-- START OF PASSAGE TO READ --
The Scheme code, in contrast:
(define (curry f a)
(lambda (b) (f a b)))
Doesn't deal with any simple data structure.
f is a procedure, and
its representation is complex, hidden and has a lot to do with
compiling the Scheme code, probably. The return value, as the result
of a
lambda expression, is also a procedure, and similarly
inscrutible. The compiler probably does some efficient fiddling to
encode in the lambda itself where the references
f and
a point to:
in all likelihood, the compiled code removes the mention of specific
symbols entirely. Even though the
lambda represents a piece of code
in some sense, as it is executable, its representation is now quite
complicated. We can still say "Code is data" of Scheme lambda
expressions, but it is not very transparent or interesting data.
What about Quotations?
In Factor, quotations and lambdas are the same thing, because there
are no symbols to bind in any scopes. Higher order functions and
macros are basically the same!
In Emacs Lisp quotations are pretty close to
lambdas too: if they
happen to have as their
head a
lambda, then they are, subject to
some constraints, actually lambda expressions. If not, you can still
call
eval on them and if all of their free symbols are located in
the dynamic environment that you call eval from, then you get a
"meaningful" result. In picolisp, where this philosophy is entirely
embraced, one can write higher order functions that do the same thing
as macros because they can inspect code passed in.
-- END OF PASSAGE TO READ --
● TASKS TO PERFORM
**a)** Rewrite the paragraph of the passage on code as data that begins "In Emacs Lisp quotations are pretty close to" in fewer words, keeping its main facts.
**b)** Extract the section of the passage on code as data from "What about Quotations?" up to and including "basically the same!", word for word.
-- START OF PROVIDED INFORMATION --
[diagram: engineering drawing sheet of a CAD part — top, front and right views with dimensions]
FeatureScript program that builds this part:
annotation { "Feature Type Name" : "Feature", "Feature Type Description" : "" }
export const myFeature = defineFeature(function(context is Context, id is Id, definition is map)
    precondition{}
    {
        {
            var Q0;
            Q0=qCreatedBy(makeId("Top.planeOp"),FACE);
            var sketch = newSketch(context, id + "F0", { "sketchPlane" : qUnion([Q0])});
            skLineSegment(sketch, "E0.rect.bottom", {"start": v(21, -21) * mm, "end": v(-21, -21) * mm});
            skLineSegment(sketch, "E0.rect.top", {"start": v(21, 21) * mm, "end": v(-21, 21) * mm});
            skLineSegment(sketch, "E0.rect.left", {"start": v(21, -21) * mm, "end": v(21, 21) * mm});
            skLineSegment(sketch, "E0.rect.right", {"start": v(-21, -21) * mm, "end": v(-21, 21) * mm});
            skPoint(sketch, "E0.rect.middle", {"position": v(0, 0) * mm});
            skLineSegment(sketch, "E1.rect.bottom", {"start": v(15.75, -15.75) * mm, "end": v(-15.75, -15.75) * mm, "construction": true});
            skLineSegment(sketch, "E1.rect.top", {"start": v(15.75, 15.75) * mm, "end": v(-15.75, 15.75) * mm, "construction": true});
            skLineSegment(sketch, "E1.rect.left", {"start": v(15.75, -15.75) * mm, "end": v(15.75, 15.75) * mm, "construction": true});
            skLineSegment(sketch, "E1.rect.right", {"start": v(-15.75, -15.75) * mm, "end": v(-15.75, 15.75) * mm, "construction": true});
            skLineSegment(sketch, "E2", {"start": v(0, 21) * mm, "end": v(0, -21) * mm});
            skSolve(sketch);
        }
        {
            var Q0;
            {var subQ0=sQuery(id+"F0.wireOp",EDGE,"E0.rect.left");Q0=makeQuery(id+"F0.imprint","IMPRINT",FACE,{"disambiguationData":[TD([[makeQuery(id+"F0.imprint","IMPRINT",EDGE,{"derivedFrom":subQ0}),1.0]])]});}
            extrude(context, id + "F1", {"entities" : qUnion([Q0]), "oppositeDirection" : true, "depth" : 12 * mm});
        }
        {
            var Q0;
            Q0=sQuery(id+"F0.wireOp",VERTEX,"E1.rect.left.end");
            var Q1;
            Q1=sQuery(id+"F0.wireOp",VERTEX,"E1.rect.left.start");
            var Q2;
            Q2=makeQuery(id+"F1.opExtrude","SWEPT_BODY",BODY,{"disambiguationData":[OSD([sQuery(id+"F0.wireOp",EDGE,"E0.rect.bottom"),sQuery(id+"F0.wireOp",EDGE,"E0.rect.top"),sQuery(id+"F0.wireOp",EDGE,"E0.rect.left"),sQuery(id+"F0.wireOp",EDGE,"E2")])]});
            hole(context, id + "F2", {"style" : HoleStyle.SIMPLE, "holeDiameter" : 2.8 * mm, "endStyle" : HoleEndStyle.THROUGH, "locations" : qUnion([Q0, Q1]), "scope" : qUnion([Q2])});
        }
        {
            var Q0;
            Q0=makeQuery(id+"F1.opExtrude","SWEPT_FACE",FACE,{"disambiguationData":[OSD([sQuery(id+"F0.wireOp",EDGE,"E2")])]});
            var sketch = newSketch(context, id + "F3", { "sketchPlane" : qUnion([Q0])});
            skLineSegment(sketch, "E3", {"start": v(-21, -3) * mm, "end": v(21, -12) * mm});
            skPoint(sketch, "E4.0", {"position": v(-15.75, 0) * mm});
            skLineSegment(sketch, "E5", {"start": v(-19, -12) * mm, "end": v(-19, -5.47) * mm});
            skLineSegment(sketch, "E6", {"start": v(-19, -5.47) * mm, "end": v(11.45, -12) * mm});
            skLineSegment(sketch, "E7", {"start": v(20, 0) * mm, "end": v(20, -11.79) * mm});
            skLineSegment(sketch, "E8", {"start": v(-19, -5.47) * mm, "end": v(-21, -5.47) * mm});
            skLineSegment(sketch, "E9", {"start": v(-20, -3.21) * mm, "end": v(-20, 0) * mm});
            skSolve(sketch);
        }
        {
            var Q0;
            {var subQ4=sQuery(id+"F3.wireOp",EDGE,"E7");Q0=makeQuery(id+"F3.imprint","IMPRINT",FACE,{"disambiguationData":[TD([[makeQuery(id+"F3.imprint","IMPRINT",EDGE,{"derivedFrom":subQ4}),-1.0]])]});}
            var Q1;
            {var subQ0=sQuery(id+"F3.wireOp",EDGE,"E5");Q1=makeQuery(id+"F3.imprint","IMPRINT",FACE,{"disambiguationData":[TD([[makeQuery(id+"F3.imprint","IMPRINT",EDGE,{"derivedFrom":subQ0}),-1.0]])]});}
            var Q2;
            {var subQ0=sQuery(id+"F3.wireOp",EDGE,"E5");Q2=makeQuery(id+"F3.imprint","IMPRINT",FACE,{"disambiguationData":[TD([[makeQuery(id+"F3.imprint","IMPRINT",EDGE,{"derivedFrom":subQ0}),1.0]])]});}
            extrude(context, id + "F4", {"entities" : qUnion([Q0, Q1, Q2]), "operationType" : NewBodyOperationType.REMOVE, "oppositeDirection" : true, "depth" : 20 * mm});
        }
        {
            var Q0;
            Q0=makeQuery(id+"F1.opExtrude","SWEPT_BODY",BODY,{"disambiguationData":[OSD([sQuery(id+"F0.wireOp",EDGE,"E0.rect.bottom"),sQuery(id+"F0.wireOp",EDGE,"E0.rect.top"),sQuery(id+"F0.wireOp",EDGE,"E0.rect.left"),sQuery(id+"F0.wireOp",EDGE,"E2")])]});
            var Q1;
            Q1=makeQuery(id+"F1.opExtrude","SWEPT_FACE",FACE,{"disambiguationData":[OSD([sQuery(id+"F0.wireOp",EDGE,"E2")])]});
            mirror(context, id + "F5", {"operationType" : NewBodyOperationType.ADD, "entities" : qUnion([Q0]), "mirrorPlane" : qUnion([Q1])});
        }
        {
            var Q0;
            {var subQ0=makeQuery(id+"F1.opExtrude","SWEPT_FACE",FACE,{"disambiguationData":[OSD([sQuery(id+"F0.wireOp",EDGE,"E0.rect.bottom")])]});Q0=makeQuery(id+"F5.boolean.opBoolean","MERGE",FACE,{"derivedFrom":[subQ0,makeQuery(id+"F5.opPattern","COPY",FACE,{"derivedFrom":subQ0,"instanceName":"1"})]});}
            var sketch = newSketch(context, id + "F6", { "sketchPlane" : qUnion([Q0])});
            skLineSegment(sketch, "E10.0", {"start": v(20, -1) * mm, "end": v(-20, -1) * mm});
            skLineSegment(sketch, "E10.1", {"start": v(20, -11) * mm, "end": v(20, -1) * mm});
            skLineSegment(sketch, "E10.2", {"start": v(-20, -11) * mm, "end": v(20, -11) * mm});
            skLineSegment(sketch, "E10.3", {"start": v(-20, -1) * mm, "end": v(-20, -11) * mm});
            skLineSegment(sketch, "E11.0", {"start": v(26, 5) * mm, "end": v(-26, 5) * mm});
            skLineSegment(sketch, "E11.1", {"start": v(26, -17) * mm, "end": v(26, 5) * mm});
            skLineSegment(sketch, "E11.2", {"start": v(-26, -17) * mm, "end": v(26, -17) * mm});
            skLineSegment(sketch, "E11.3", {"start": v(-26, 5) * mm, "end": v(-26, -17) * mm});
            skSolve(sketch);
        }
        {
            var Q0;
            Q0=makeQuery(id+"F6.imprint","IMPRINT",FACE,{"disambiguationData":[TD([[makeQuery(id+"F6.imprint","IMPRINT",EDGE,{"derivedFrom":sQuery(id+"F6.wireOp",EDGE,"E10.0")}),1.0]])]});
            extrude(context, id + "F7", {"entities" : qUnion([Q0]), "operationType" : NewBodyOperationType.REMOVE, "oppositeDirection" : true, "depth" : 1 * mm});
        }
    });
-- END OF PROVIDED INFORMATION --
-- START OF PROVIDED INFORMATION --
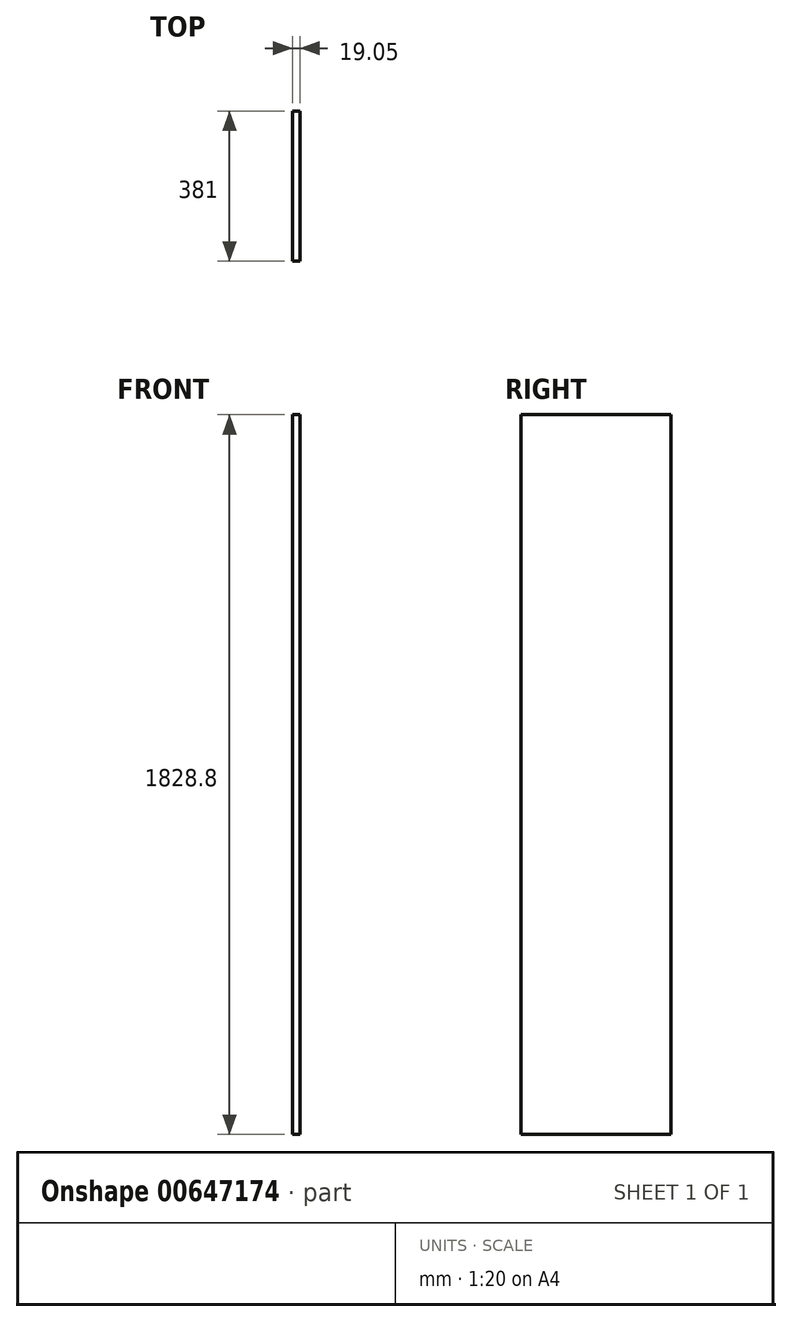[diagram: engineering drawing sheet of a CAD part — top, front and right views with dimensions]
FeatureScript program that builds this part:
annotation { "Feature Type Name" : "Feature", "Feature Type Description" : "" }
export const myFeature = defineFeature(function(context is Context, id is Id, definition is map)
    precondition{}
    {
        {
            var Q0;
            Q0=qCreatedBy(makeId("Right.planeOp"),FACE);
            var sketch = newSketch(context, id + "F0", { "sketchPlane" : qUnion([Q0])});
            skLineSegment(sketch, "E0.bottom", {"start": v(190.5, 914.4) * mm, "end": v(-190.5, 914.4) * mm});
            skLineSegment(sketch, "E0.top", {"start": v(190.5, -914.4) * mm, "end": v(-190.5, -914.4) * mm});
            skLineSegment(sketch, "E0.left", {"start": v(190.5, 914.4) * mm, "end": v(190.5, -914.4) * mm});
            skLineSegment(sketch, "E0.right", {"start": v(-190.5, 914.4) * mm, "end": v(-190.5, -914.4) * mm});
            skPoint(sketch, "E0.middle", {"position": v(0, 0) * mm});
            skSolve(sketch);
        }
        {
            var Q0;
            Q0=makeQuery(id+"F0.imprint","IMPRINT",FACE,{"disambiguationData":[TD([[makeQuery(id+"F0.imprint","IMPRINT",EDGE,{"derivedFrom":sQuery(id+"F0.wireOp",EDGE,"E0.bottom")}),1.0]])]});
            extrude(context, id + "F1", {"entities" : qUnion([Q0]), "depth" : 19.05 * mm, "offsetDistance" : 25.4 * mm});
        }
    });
-- END OF PROVIDED INFORMATION --
● SOLUTIONS TO THE TASKS
**a)** In Emacs Lisp, quotations closely resemble lambdas. A quotation headed by a lambda is, within some constraints, a lambda expression. Otherwise, eval can still be called on it and gives a "meaningful" result if all its free symbols are in the dynamic environment eval is called from. Picolisp fully embraces this approach, so its higher order functions can do what macros do, because they can inspect the code passed in.

**b)**
What about Quotations?
In Factor, quotations and lambdas are the same thing, because there
are no symbols to bind in any scopes. Higher order functions and
macros are basically the same!